Source data:
────────
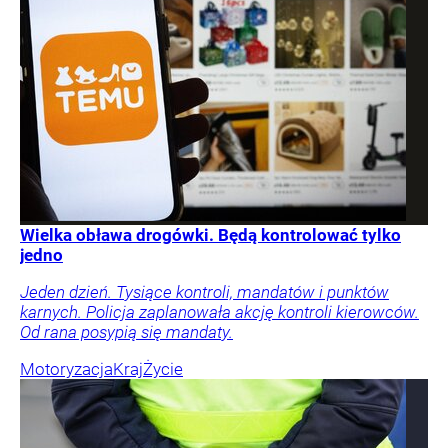
Wielka obława drogówki. Będą kontrolować tylko
jedno
Jeden dzień. Tysiące kontroli, mandatów i punktów
karnych. Policja zaplanowała akcję kontroli kierowców.
Od rana posypią się mandaty.
Motoryzacja
Kraj
Życie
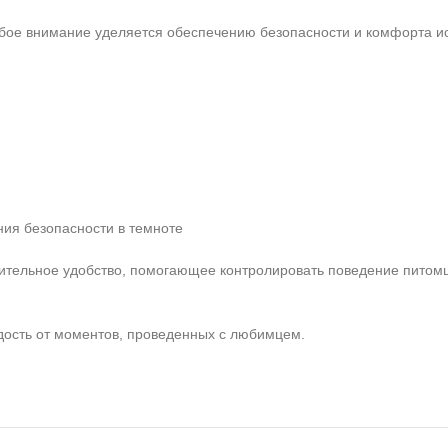
особое внимание уделяется обеспечению безопасности и комфорта и
ния безопасности в темноте
ительное удобство, помогающее контролировать поведение питом
дость от моментов, проведенных с любимцем.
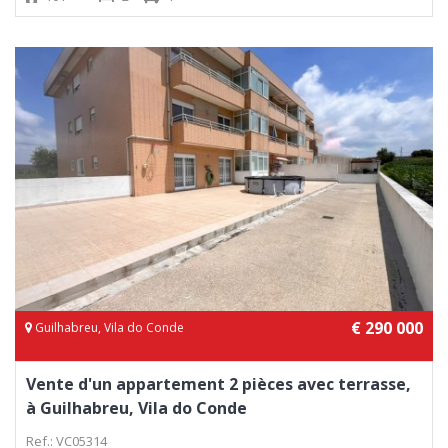
€ 290 000
Guilhabreu, Vila do Conde
Vente d'un appartement 2 pièces avec terrasse,
à Guilhabreu, Vila do Conde
Ref.: VC05314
────────
| What this task involves |
Word for word, give the entries above again, with no images included.

| Worked solution |
Wielka obława drogówki. Będą kontrolować tylko
jedno
Jeden dzień. Tysiące kontroli, mandatów i punktów
karnych. Policja zaplanowała akcję kontroli kierowców.
Od rana posypią się mandaty.
Motoryzacja
Kraj
Życie
особое внимание уделяется обеспечению безопасности и комфорта и
ния безопасности в темноте
ительное удобство, помогающее контролировать поведение питом
дость от моментов, проведенных с любимцем.
€ 290 000
Guilhabreu, Vila do Conde
Vente d'un appartement 2 pièces avec terrasse,
à Guilhabreu, Vila do Conde
Ref.: VC05314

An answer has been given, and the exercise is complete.